2 mins read

As part of the data engineering team, we look at data with a few different perspectives. One is through the lens of engineering and transformation, getting the data from A to B and putting it in the correct format, so that we can build products out of them. Another perspective is looking at the data holistically, to tell stories and use the data in ways we haven’t been able to before.

The really fun bit is when we are combining different data sources that are not traditionally used together. We are doing this to leverage new techniques like machine learning and artificial intelligence (AI), so that we can achieve more out of the building blocks.

AI and the methods behind it are not new to us. These methods have been around for 30 to 40 years but are largely inaccessible due to their immense computational requirements. It’s only in the last few years that computers, particularly cloud computing, has reached a scale that we can actually use AI in everyday applications.

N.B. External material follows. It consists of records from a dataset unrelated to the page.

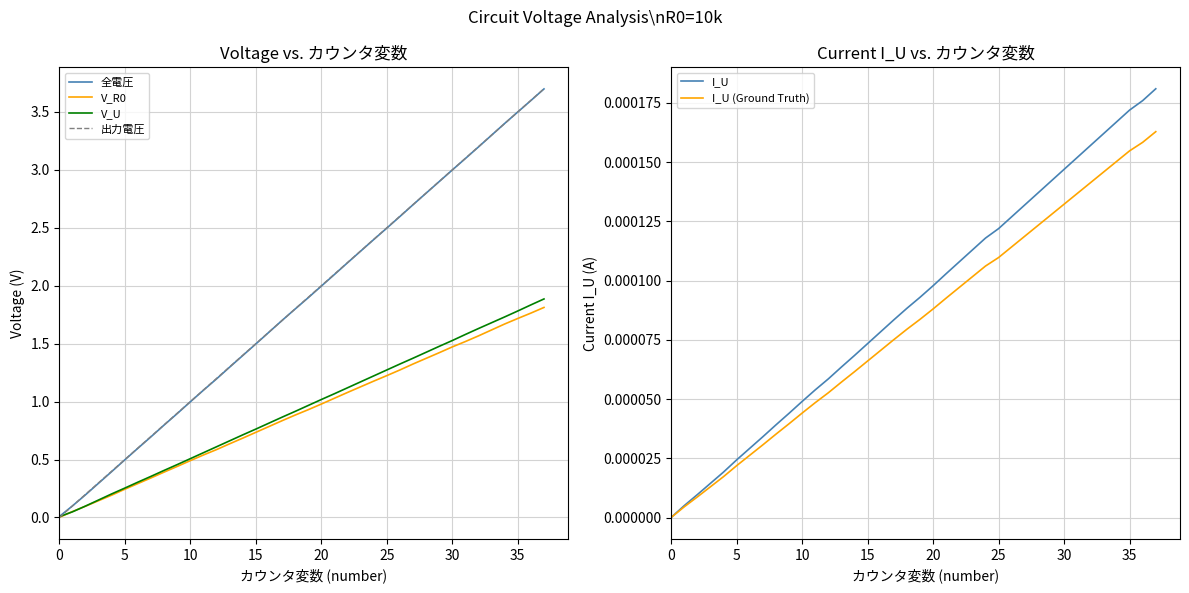

Is the value of 出力電圧 at 30 greater than the value of V_U at 5?

Yes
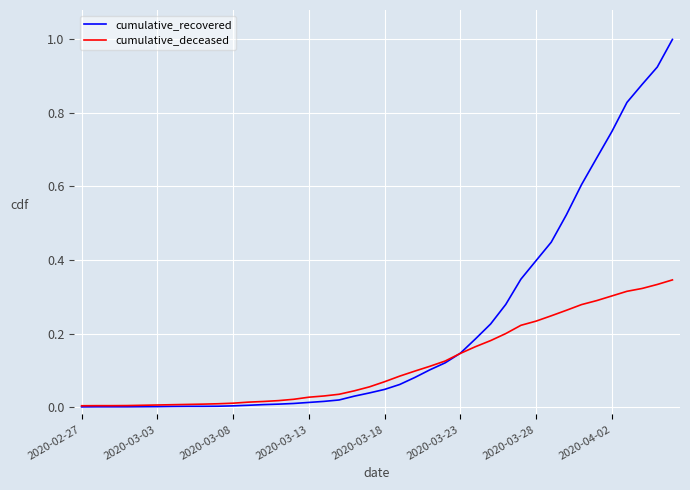

Rank the series by their average value, from lowest to highest.

cumulative_deceased, cumulative_recovered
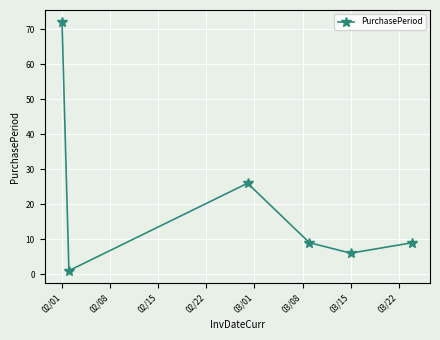

What is the difference between the maximum and minimum values?

71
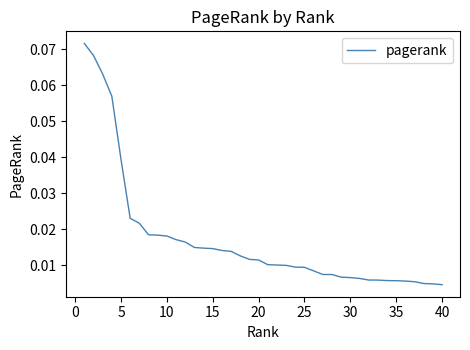

Does the chart display data point markers on the line(s)?

No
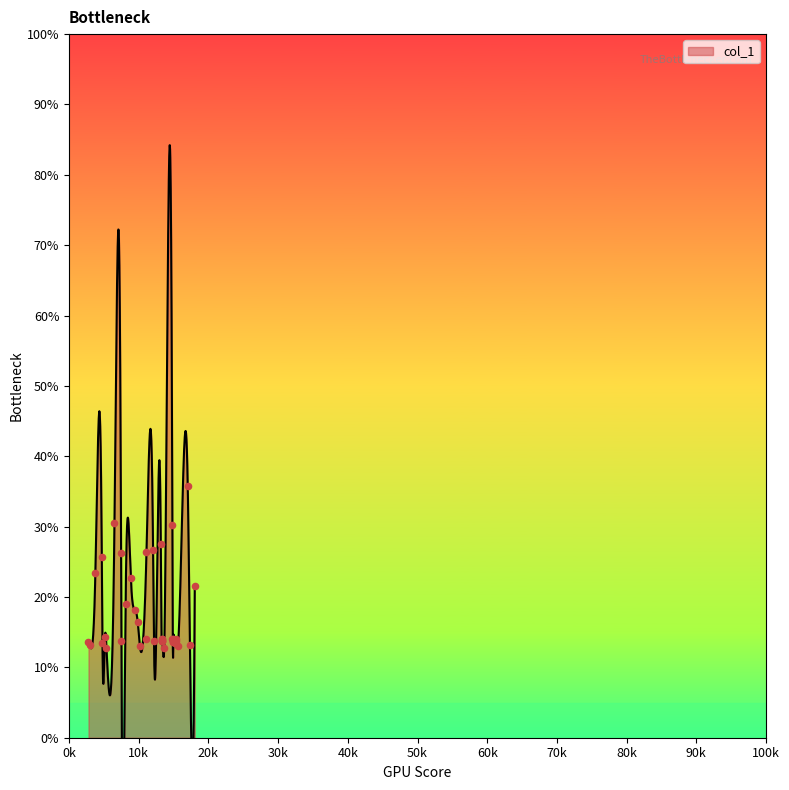

Between 100k and 90k, which is larger?

100k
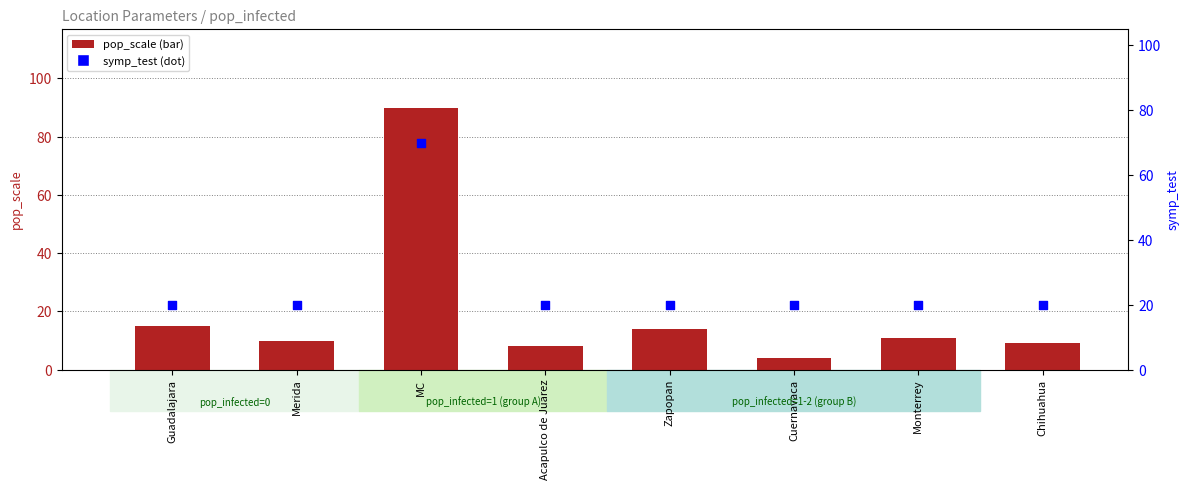

Which series has the largest total across all categories?

symp_test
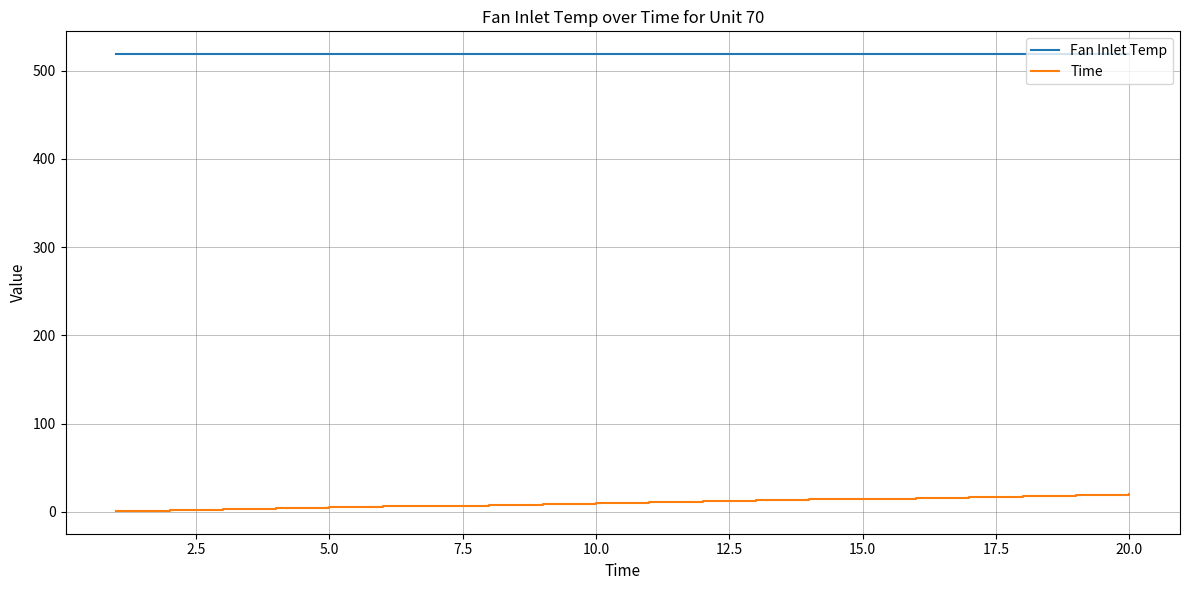

List the series in order of their overall mean, lowest first.

Time, Fan Inlet Temp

The biggest impact is in areas such as image recognition, video detection, and human language processing. Another way to think about AI is: What we thought only humans could do, the machines can now also complete. This is allowing a new kind of automation.

AI-assisted automation could be applied to video feeds, media reports and twitter messages. It could also be applied to complex tasks that we expect only a human can perform. Using AI techniques, we can combine different data sets, look at patterns and inferences, and deploy many, many robots. We can even teach robots English to interpret messages and extract key words. We have developed AI-assisted automation to parse traffic incident reports, which has allowed us to achieve a higher quality of service, quicker response, and expansion to a larger scale that we couldn’t manage before.

Another exciting application is bridging the gap between multiple modes of transport. In our Insight product, we handle a lot of traffic, transport and mobility-related data. We want to be able to understand how people move around, what modes of transport they prefer, and the environment around them, such as how weather affects the choice of how to get to work.

We want to be able to recommend, in response to current events or incidents, whether you should drive or take public transport, or whether you should work from home today. We want to be able to say that today, you should go home a little bit early, because the weather is going to be bad and you might want to walk your dog.

We want to use data to make people’s life easy.